Group members:
Bruno Osorio
Joao Araujo
Leticia Ribeiro
Tiago Kfouri
Victoria Goularte
Introduction
Simple implementation of java virtual machine that is able to read class files and display their content and execute the class' main method.
Not all instructions have been implemented and there are other limitations. Refer to section Limitations to see more.
Step-by-step: display class content
- Command line parameters are parsed in file main.c to get the class file path.
- openClassFile() is called, defined in module javaclass.c.
- file signature, version and constant pool count are read.
- readConstantPoolEntry() is called several times to fill the constant pool.
- checkConstantPoolValidity() will check if there are inconsistencies in the constant pool. Refer to section Validity and Errors for verification mades and the ones that aren't.
- this class index, super class index and access flags are read and checked using function checkClassIndexAndAccessFlags().
- file name is checked against "this class" name to see if they match.
- interface count and interfaces' index are read, checking if the indexes are a valid class index.
- field count is read, and then several calls to readField() are made to fill in the fields of the class. In this step, the class starts counting how many static fields and instance fields the class has. Thus, when new instances of this class are created later, it is possible to know how many bytes have to be allocated to hold the instance field data. When the class is initialized, it is also possible to know the how many bytes it needs for its static field data.
- method count is read, and then several calls to readMethod() are made to fill in the methods of the class.
- attribute count is read, and then several calls to readAttribute() are made to fill in the attributes of the class.
- a call to the function printClassFileInfo() will start printing general information of the class, like version, this class index, super class index, constant pool/field/method/interface count and the class access flags.
- printClassFileInfo() also make calls to printConstantPool(), printAllFields(), printMethods() and printAllAttributes().
Methods and fields can also have attributes, so their read functions also make calls to readAttributes.
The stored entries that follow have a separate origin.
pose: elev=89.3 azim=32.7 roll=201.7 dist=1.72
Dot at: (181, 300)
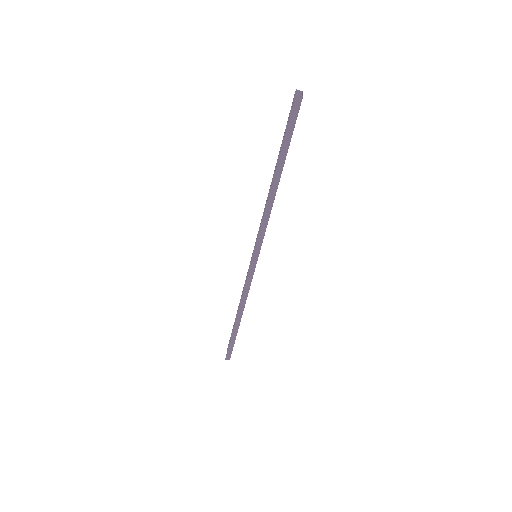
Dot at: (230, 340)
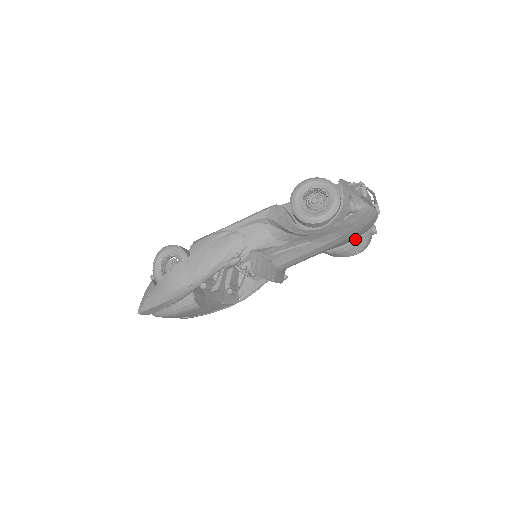
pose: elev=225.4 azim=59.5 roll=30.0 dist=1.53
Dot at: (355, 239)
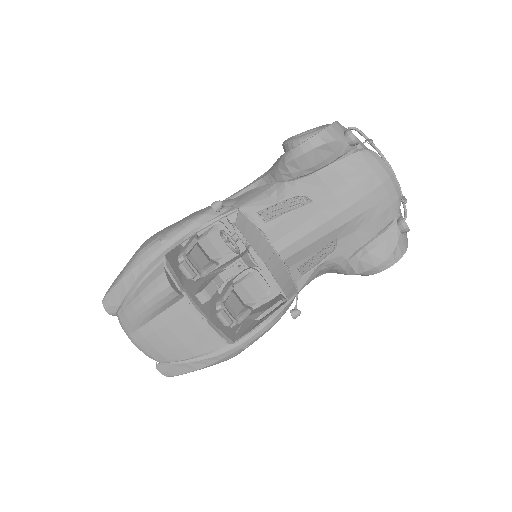
Dot at: (379, 234)
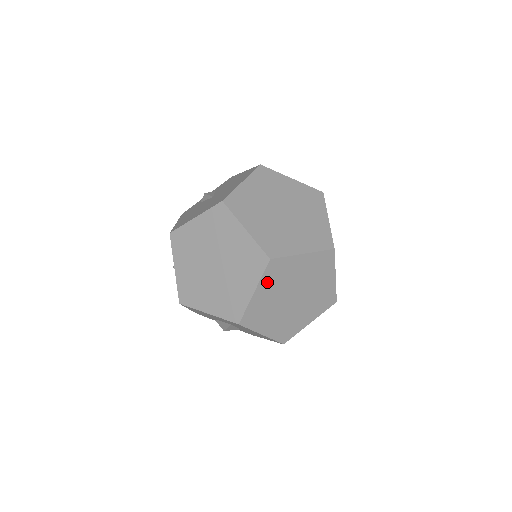
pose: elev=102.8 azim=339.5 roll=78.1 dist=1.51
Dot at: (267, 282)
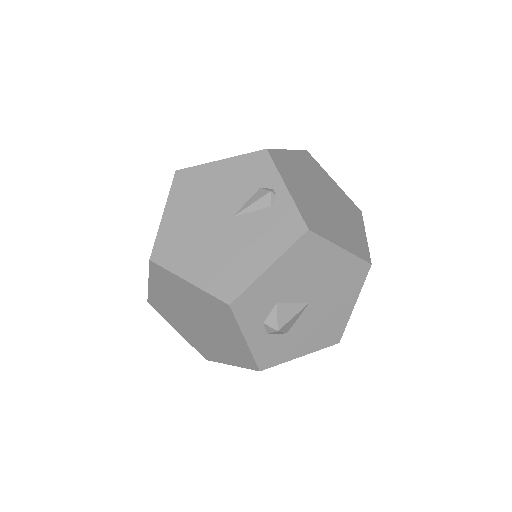
Dot at: occluded
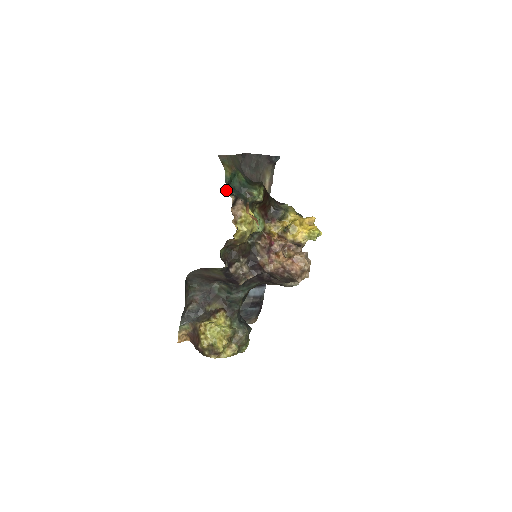
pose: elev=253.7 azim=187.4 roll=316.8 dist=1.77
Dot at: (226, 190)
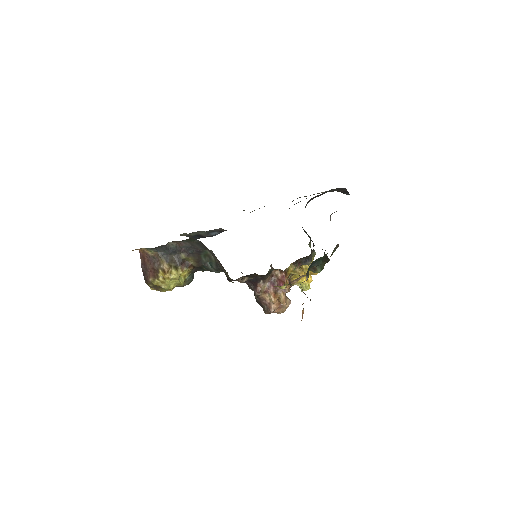
Dot at: (309, 268)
If no errors occurred during the class loading procedure, then the function printClassFileInfo() is called, and if there were errors, some debug information will show up telling what went wrong.
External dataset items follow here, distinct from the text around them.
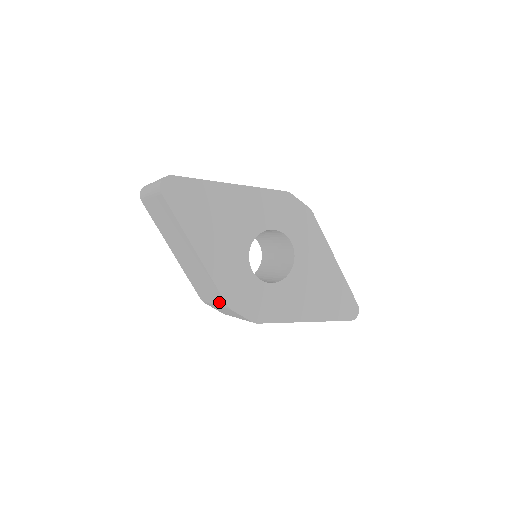
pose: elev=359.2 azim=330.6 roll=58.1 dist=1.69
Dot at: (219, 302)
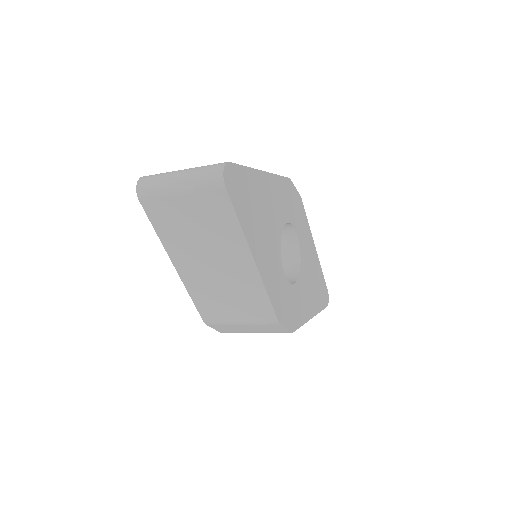
Dot at: (258, 318)
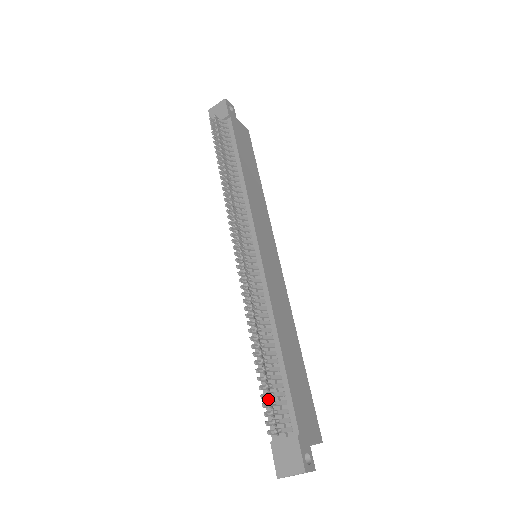
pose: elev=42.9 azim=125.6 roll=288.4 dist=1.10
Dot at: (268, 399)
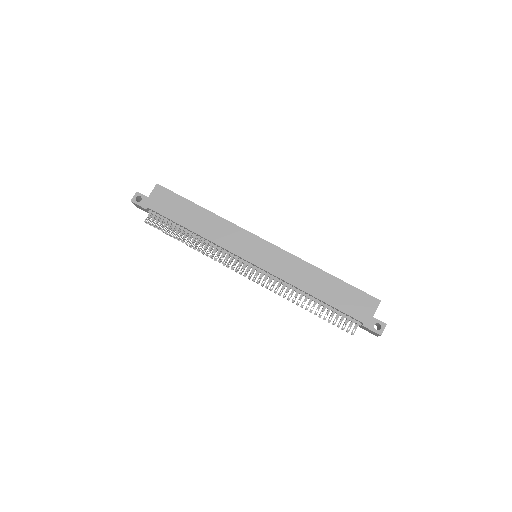
Dot at: occluded
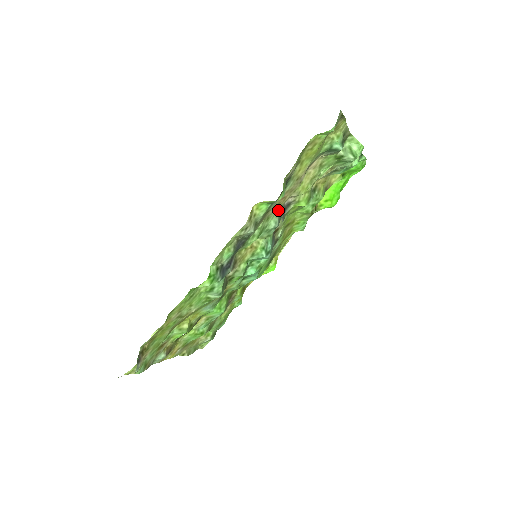
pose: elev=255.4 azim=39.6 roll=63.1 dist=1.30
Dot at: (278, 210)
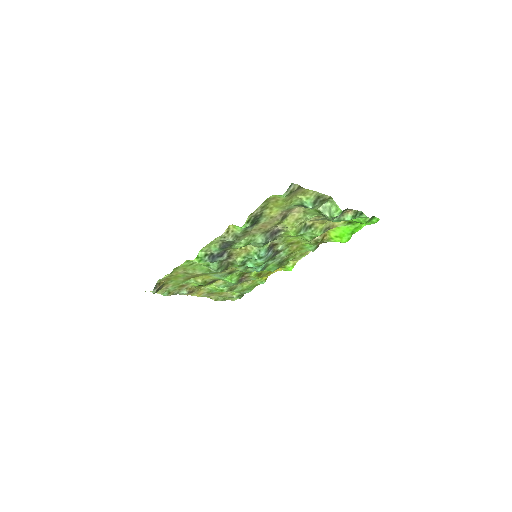
Dot at: (265, 232)
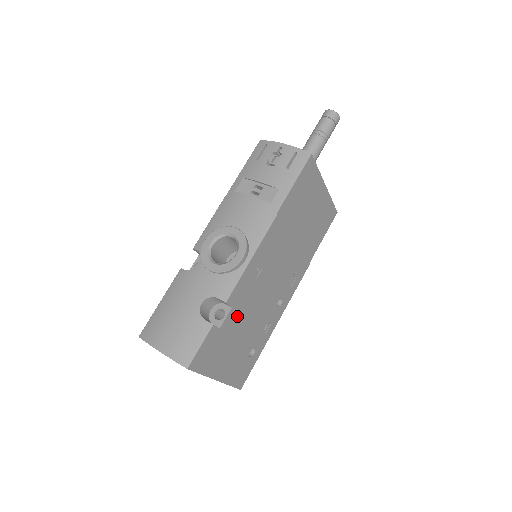
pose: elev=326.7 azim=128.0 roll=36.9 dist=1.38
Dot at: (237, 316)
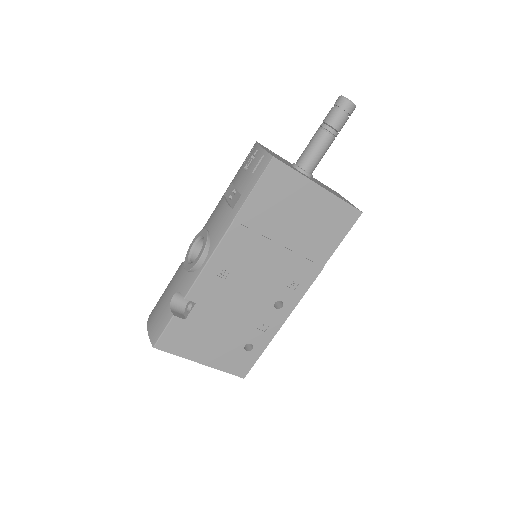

Note that if the class file name and the class actual name don't match (including package path), the class loading will normally continue, but the JavaClass* structure holding the class information will be marked as name mismatch.
Step-by-step: execute a class
- Command line parameters are parsed in file main.c to get the class file path.
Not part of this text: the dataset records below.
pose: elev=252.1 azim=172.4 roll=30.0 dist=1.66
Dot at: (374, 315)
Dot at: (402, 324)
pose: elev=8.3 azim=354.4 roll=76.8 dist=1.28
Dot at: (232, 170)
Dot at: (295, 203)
- A JavaVirtualMachine variable needs to be initialized with a call to initJVM().
- The file path is passed as parameter to resolveClass(), that will look for the class file, open it and load the class information from it (refer to section Step-by-step: display class content to see how a class is read).
- Once the class is loaded, it is added to the table of all loaded classes so far, see LoadedClasses, JavaVirtualMachine::classes.
- A call to resolveClass() may trigger other classes resolution (super classes, interfaces implemented etc).
- After the main class has been successfully resolved, a call to executeJVM() will initialize the class. Class resolution won't initialize the class. The initialization is done only when the class really needs to be initialized. Some instructions will trigger class initialization (new, putstatic, getstatic, putfield, getfield, invokeinterface, invokespecial, invokestatic). executeJVM() will make the main class initialize. Class initialization is done by reserving bytes to store the class static data (setting their initial value accordingly if a ConstantValue attribute is present), and calling the <clinit> method of the class. See initClass().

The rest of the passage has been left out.